Steiner said the South Korea deal brought Ocado’s futuristic grocery delivery technology – in which robots pick and pack customers’ orders – to ‘one of the most mature’ online shopping markets in the world.
Ocado Solutions boss Luke Jensen said: ‘Lotte is a powerhouse grocery player in the market, with deep connections to its customers and the ambition to dominate the e- commerce channel in grocery.’
The deal with Lotte, which is Ocado’s 12th partner across ten countries, will see Ocado receive an upfront sum and take a share of Lotte’s sales.
It is a major boost for Ocado, which has struggled since the end of lockdowns to convince investors of the value of its hugely expensive technology. Ocado said it ‘expects this deal to create significant longterm value to the business’.
It follows a bounce for the shares last month amid talks of a merger between two of the biggest supermarkets in the US. Ocado supplies its warehousing tech to US giant Kroger, which is reportedly plotting a tie-up with Albertsons, its biggest rival.

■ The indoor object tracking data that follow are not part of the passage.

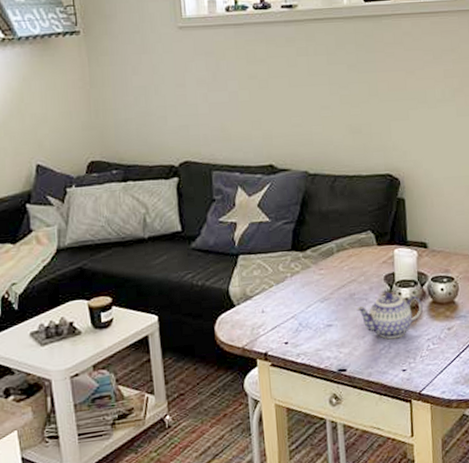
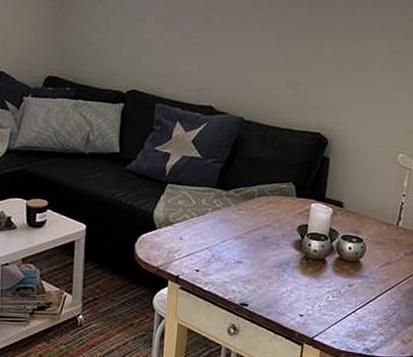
teapot: present [356,291,423,339] -> none [267,241,329,286]

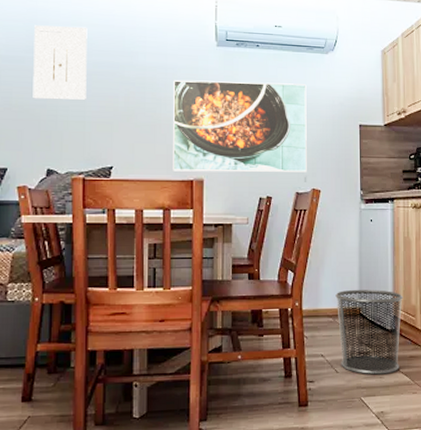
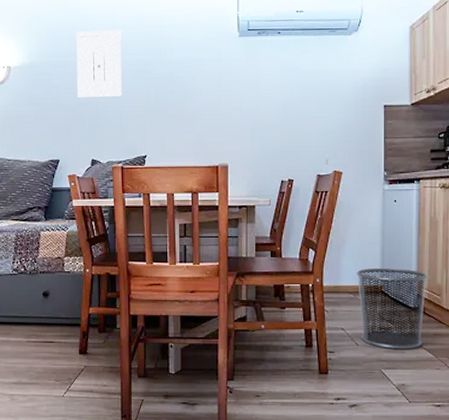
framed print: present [173,79,307,172] -> none [199,68,329,158]

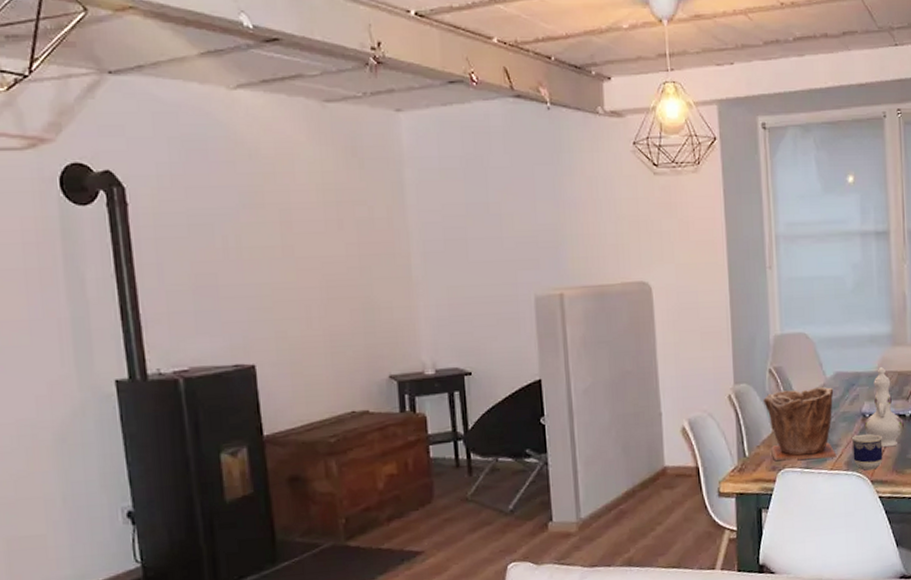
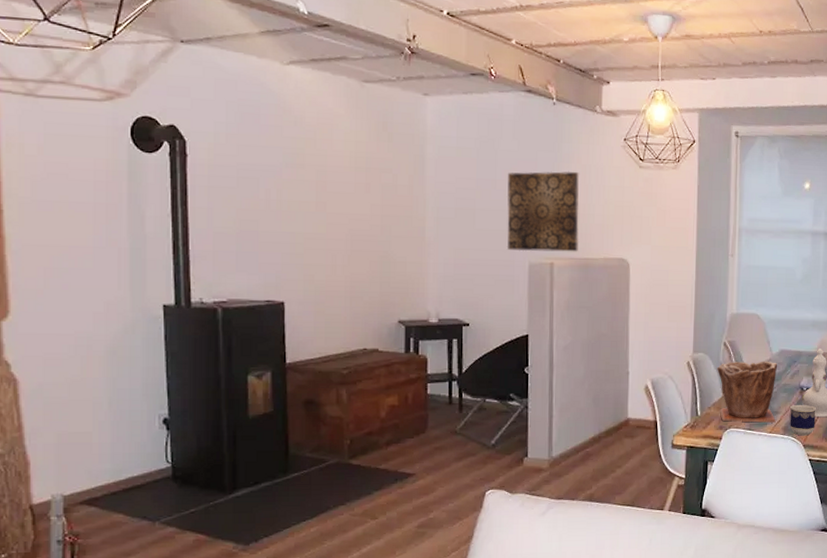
wall art: none [502,185,592,284] -> present [506,171,580,252]

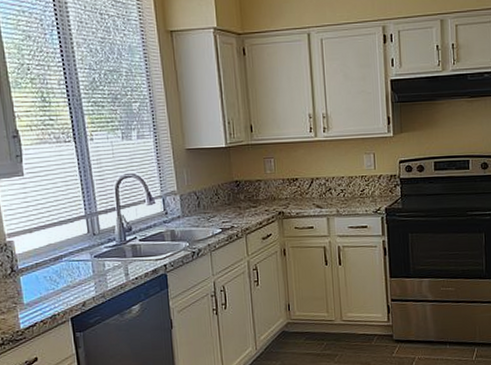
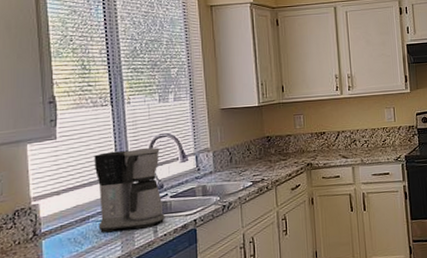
coffee maker: none [61,188,136,273] -> present [94,147,165,233]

But the shares are still down 63pc in the past 12 months as investors take flight from tech stocks and worry about Ocado’s huge expenditure and ongoing annual losses.
Ocado Retail, its joint venture with Marks and Spencer, has also been hit by the rising cost of living as customers cut back. Victoria Scholar, of Interactive Investor, said: ‘The big question is whether Ocado’s partnerships can turn it into a profitable business that returns cash to shareholders.’
Shore Capital retail analyst Clive Black, a long- time sceptic of Ocado’s value, said the partnership was ‘ not going to move the dial’.
He said it would be ‘churlish’ not to welcome the partnership, but added: ‘Despite all the technobabble, it just does not make any money.’